Campagne africaine des clubs burkinabè : On est fatigué !

Publié le mercredi 11 avril 2012

Les clubs burkinabè ont tous été encore totalement et prématurément chassés de la campagne africaine. Rien d’étonnant. C’est notre tasse de thé habituelle. Ça fait longtemps que ça dure. Cette fois-ci, c’était au tour de l’EFO en coupe de la confédération et l’ASFA-Y en Ligue africaine des champions. L’Etoile a franchi les barrages pour tomber après face à l’ASEC d’Abidjan. Le champion en titre, lui, n’a pas même perdu son temps. « Dès que, dès que » comme diront les Ivoiriens, l’ASFA-Y a été renvoyée. La question fondamentale aujourd’hui est de savoir pendant combien de temps ce jeu va-t-il durer ? Pour être simple, les Burkinabè sont fatigués. Fatigués d’attendre une révolte qui est chaque fois reportée. Fatigués de voir l’argent du contribuable balancé de la sorte par la fenêtre. Mais ce qui est grave est que la solution ne semble pas pour demain la veille. Car aucun plan sérieux n’est mis en route pour incarner l’espoir. Nous aurions voulu voir une école de formation sérieuse se mettre en place avec pour ambition de mettre un groupe, à moyen terme, de bons joueurs à la disposition d’un club qui ira à la conquête de l’Afrique. Mais rien ! En Côte d’Ivoire, on a connu l’expérience de l’ASEC avec ses académiciens. En ce moment, une autre école incarne le nouvel espoir.

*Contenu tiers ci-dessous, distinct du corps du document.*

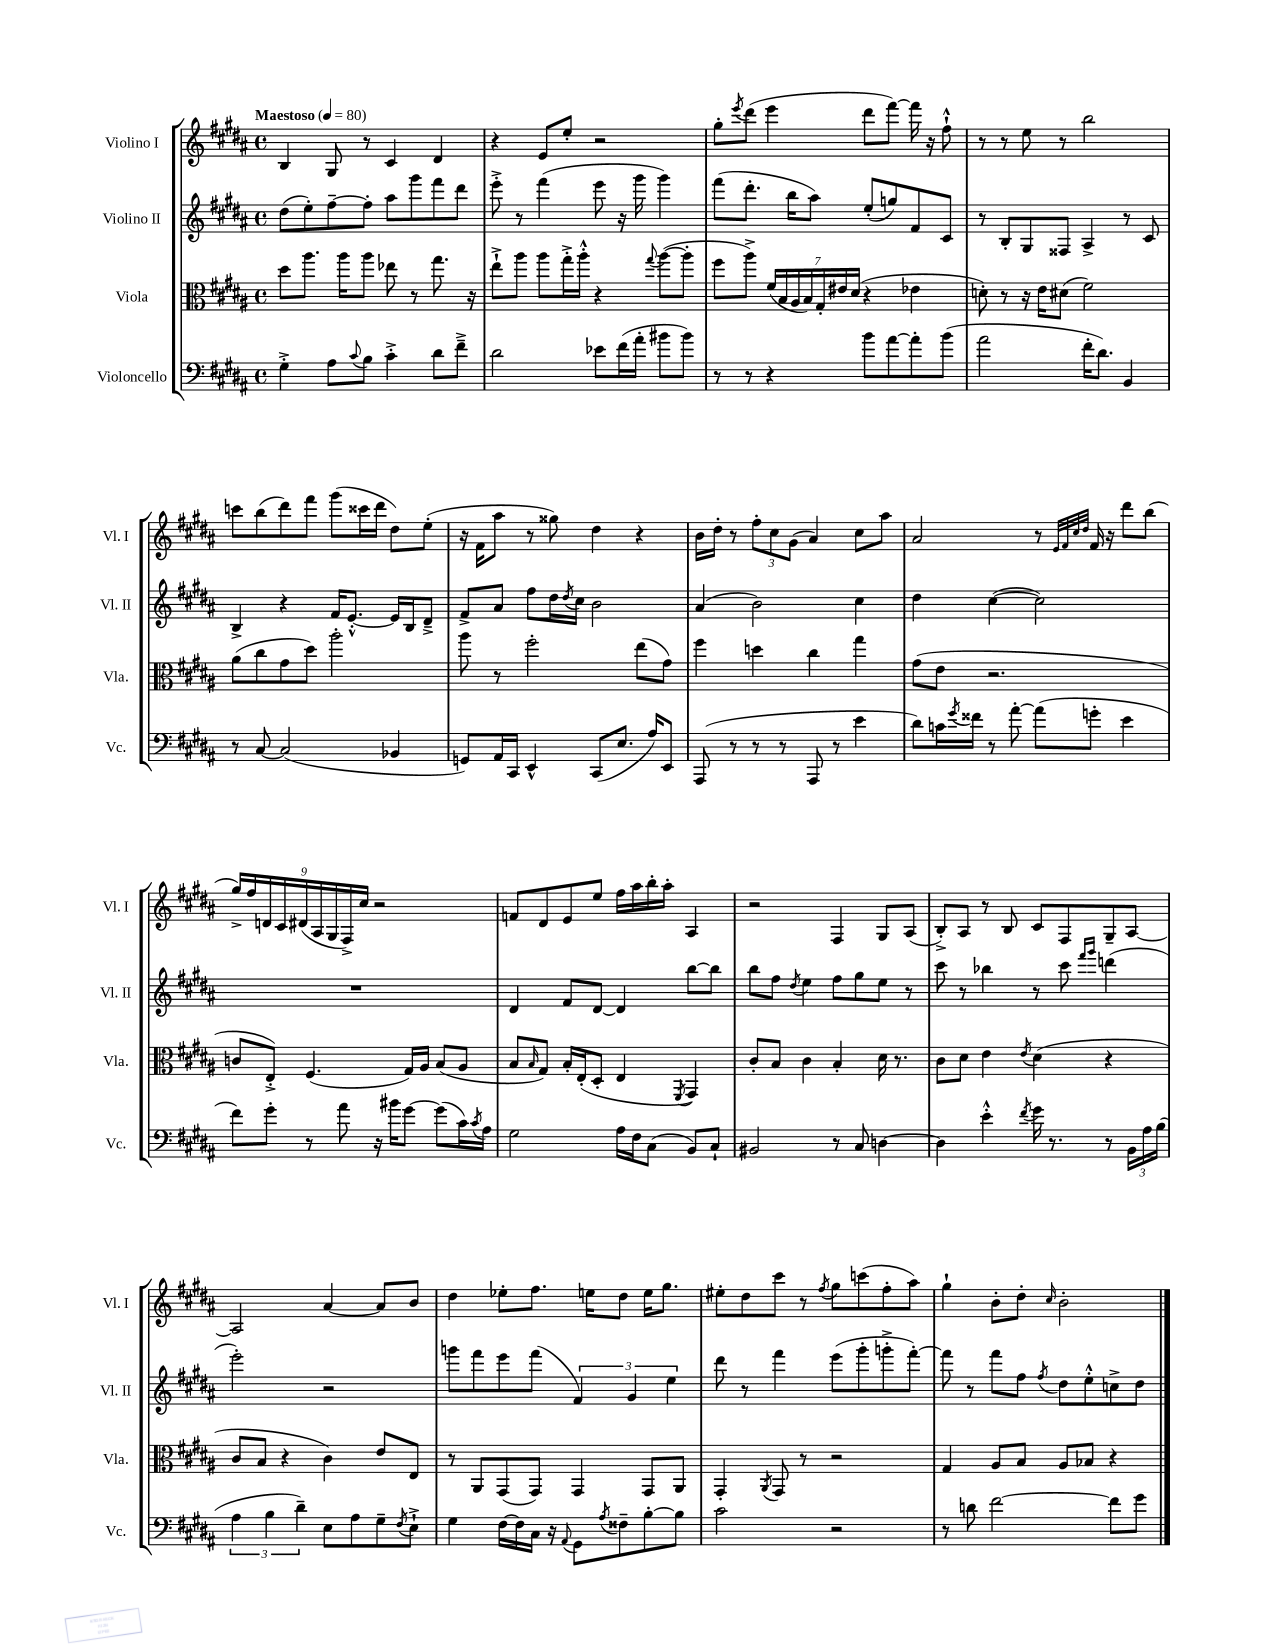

**kern	**kern	**kern	**kern
*part4	*part3	*part2	*part1
*staff4	*staff3	*staff2	*staff1
*I"Violoncello	*I"Viola	*I"Violino II	*I"Violino I
*I'Vc.	*I'Vla.	*I'Vl. II	*I'Vl. I
*clefF4	*clefC3	*clefG2	*clefG2
*k[f#c#g#d#a#]	*k[f#c#g#d#a#]	*k[f#c#g#d#a#]	*k[f#c#g#d#a#]
*M4/4	*M4/4	*M4/4	*M4/4
*met(c)	*met(c)	*met(c)	*met(c)
*MM80	*MM80	*MM80	*MM80
=1	=1	=1	=1
!	!	!	!LO:TX:a:B:t=Maestoso
4G#'^\	8dd#\L	(8dd#\L	4B/
.	8.aa#\J	8ee'\)	.
8A#\L	.	[8ff#~\	8G#/
.	16aa#\KL	.	.
8qqc#/	.	.	.
8B\J	8aa#\J	8ff#'\J]	8r
4c#'^\	8ee-X\	8aa#\L	4c#/
.	8r	8ggg#\	.
8d#\L	8.gg#\	8fff#\	4d#/
8f#~^\J	.	8ddd#\J	.
.	16r	.	.
=2	=2	=2	=2
2d#\	8ee`^\L	8eee'^\	4r
.	8aa#\J	8r	.
.	8aa#\L	(4fff#\	8e/L
.	16gg#'^\L	.	8ee'/J
.	16aa#'^^\JJ	.	.
8e-X\L	4r	8eee\	2r
(16f#\L	.	16r	.
16a#'\JJ	.	16ggg#\	.
.	8qqgg#/	.	.
8b#X\L	([8aa#\L	4ggg#\)	.
8b#\J)	8aa#'\J]	.	.
=3	=3	=3	=3
8r	8ff#\L	(8fff#\L	8gg#'\L
.	.	.	8qeee/
8r	8aa#^\J)	8.ddd#'\J	(8ddd#\J
4r	(28f#/LL	.	4eee\
.	28B/	.	.
.	.	16bb\KL	.
.	28A#/	.	.
.	28B/)	.	.
.	.	8aa#\J)	.
.	28G#'/	.	.
.	28e#X/	.	.
.	(28d#/JJ	.	.
8b\L	4r	(8ee'/L	8ddd#\L
[8a#\	.	8ggn/)	[8fff#\J)
8a#'\]	4e-X\	8f#/	16fff#\]
.	.	.	16r
(8b\J	.	8c#/J	8ff#`^^\
=4	=4	=4	=4
2a#\	8dn'\)	8r	8r
.	8r	8B'/L	8r
.	16r	8G#/	8ee\
.	16e\KL	.	.
.	(8d#X\J	8F##X/J	8r
16f#'\KL	2f#\)	4A#^/	2bb\
8.d#\J)	.	.	.
4BB/	.	8r	.
.	.	8c#/	.
!!LO:LB:g=z
=5	=5	=5	=5
8r	(8a#\L	4B^/	8cccn\L
[8C#/	8cc#\	.	(8bb\
(2C#/]	8g#\	4r	8ddd#\)
.	8dd#\J)	.	8fff#\J
.	2aa#'\	16f#/KL	(8ggg#\L
.	.	[8.e'^^/J	.
.	.	.	16ccc##X\L
.	.	.	16ddd#\JJ
4BB-X/	.	16e/LL]	8dd#\L)
.	.	16B/J	.
.	.	8d#~^/J	(8ee'\J
=6	=6	=6	=6
8GGn/L)	8aa#\	8f#^/L	16r
.	.	.	16f#\KL
16AA#/L	8r	8a#/J	8aa#\J
16CC#/JJ	.	.	.
4EE^^/	2ff#'\	8ff#\L	8r
.	.	16dd#\L	8gg##X\)
.	.	8qdd#/	.
.	.	16cc#\JJ	.
(8CC#/L	.	2b\	4dd#\
8.E/J	.	.	.
.	(8ee\L	.	4r
16A#/KL)	.	.	.
8EE/J	8g#\J)	.	.
=7	=7	=7	=7
(8AAA#/	4ff#\	(4a#/	16b\LL
.	.	.	16dd#'\JJ
8r	.	.	8r
8r	4ddn\	2b\)	12ff#'\L
.	.	.	12cc#\
8r	.	.	.
.	.	.	(12g#\J
8AAA#/	4cc#\	.	4a#/)
8r	.	.	.
4e\	4gg#\	4cc#\	8cc#\L
.	.	.	8aa#\J
=8	=8	=8	=8
8d#\L)	(8g#\L	4dd#\	2a#/
16cn\L	8e\J	.	.
8qg#/	.	.	.
16f##X\JJ	.	.	.
8r	2.r	([4cc#\	.
[8a#'\	.	.	.
(8a#\L]	.	2cc#\])	8r
.	.	.	32qqe/LLL
.	.	.	32qqf#/
.	.	.	32qqcc#/
.	.	.	32qqdd#/JJJ
8gn'\J	.	.	16f#/
.	.	.	16r
4e\	.	.	8ddd#\L
.	.	.	(8bb\J
!!LO:LB:g=z
=9	=9	=9	=9
8f#\L)	8cn/L	1r	18gg#^/LL)
.	.	.	18ff#/
.	.	.	18dn/
8g#'\J	8E'^/J)	.	.
.	.	.	18c#/
.	.	.	(18d#X/
8r	(4.F#/	.	.
.	.	.	18A#/
.	.	.	18G#/
8a#\	.	.	.
.	.	.	18F#^/)
.	.	.	18cc#/JJ
16r	.	.	2r
16b#X\KL	.	.	.
[8g#\J	16G#/LL)	.	.
.	16A#/JJ	.	.
(8g#\L]	(8B/L	.	.
16c#\L)	8A#/J	.	.
8qc#/	.	.	.
16A#\JJ	.	.	.
=10	=10	=10	=10
2G#\	8B/L	4d#/	8fn/L
.	16qqB/	.	.
.	8G#/J)	.	8d#/
.	16B'/LL	8f#/L	8e/
.	(16E'/J	.	.
.	8D#'/J	[8d#/J	8ee/J
16A#\LL	4E/	4d#/]	16ff#\LL
16F#\J	.	.	16aa#\
(8C#\J	.	.	16bb'\
.	.	.	16aa#'\JJ
.	8qFF#/	.	.
8BB/L)	4GG#/)	[8bb\L	4A#/
8C#`/J	.	8bb\J]	.
=11	=11	=11	=11
2BB#X/	8c#'/L	8bb\L	2r
.	8B/J	8ff#\J	.
.	.	8qdd#/	.
.	4c#\	4ee\	.
8r	4B'/	8ff#\L	4F#/
8C#/	.	8gg#\	.
[4Dn\	16d#\	8ee\J	8G#/L
.	8.r	.	.
.	.	8r	(8A#/J
=12	=12	=12	=12
4D\]	8c#\L	8ccc#\	8B'^/L)
.	8d#\J	8r	8A#/J
4e'^^\	4e\	4bb-X\	8r
.	.	.	8B/
8qf#/	8qe/	.	.
16g#\	(4d#\	8r	8c#/L
8.r	.	.	.
.	.	8ccc#\	8F#/
.	.	16qqfff#/LL	.
.	.	16qqggg#/JJ	.
8r	4r	(4dddn\	8G#~/
24BB\LL	.	.	[8A#/J
24A#\	.	.	.
(24B\JJ	.	.	.
!!LO:LB:g=z
=13	=13	=13	=13
6A#\	8c#/L	2eee'\)	2A#/]
.	8B/J	.	.
6B\	.	.	.
.	4r	.	.
6d#~\)	.	.	.
8E\L	4c#\)	2r	[4a#/
8A#\	.	.	.
8G#~\	8e/L	.	8a#/L]
8qF#/	.	.	.
8E`^\J	8E/J	.	8b/J
=14	=14	=14	=14
4G#\	8r	8gggn\L	4dd#\
.	8AA#/L	8fff#\	.
[16F#\LL	(8GG#/	8eee\	8ee-X'\L
16F#\]	.	.	.
16C#\JJ	8GG#/J)	(8fff#\J	8.ff#\J
16r	.	.	.
8qqAA#/	.	.	.
8GG#\L	4GG#/	6f#/)	.
.	.	.	16een\KL
8qA#/	.	.	.
8F##X~\	.	.	8dd#\J
.	.	6g#/	.
[8B'\	8GG#/L	.	16ee\KL
.	.	.	8.gg#\J
.	.	6ee\	.
8B\J]	8AA#/J	.	.
=15	=15	=15	=15
2c#\	4GG#'/	8ddd#\	8ee#X'\L
.	.	8r	8dd#\
.	8qAA#/	.	.
.	8GG#/	4fff#\	8ccc#\J
.	8r	.	8r
.	.	.	8qff#/
2r	2r	(8eee\L	8gg#\L
.	.	8ggg#'\	(8cccn\
.	.	8gggn'^\	8ff#'\
.	.	[8fff#'\J)	8aa#\J)
=16	=16	=16	=16
8r	4G#/	8fff#\]	4gg#`\
8dn\	.	8r	.
[2f#\	8A#/L	8fff#\L	8b'\L
.	8B/J	8ff#\J	8dd#'\J
.	.	8qff#/	16qqcc#/
.	8A#/L	8dd#\L	2b'\
.	8B-X/J	8ee'^^\	.
8f#\L]	4r	8ccn^\	.
8g#\J	.	8dd#\J	.
==	==	==	==
*-	*-	*-	*-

Il s’agit du centre de formation, AFAD, créé par l’ancien président de la Fédération ivoirienne de foot, Jacques Anouma. Cette école représente la Côte d’Ivoire en Ligue africaine des champions. Nous l’avions vu jouer. Croyez-nous, même les anges du ciel s’arrêtent pour admirer ces gosses. Indubitablement, ils vont faire mal. Voilà un projet qui peut mettre un terme aux misères des clubs burkinabè. Il est vrai que des centres de formations existent en ce moment. Mais sur le plan du sérieux, ce dont nous disposons sont du niveau « cours du soir ». Seul le centre de Matourkou fait la différence. Mais encore que cette école ne forme pas pour les clubs nationaux. Nous attendons donc ce président lucide qui va trouver les moyens d’ouvrir une école au sein de son club, qui va lui donner des moyens et attendre patiemment de pouvoir récolter les fruits entre 7 et 10 ans après. Hélas tout le monde est pressé.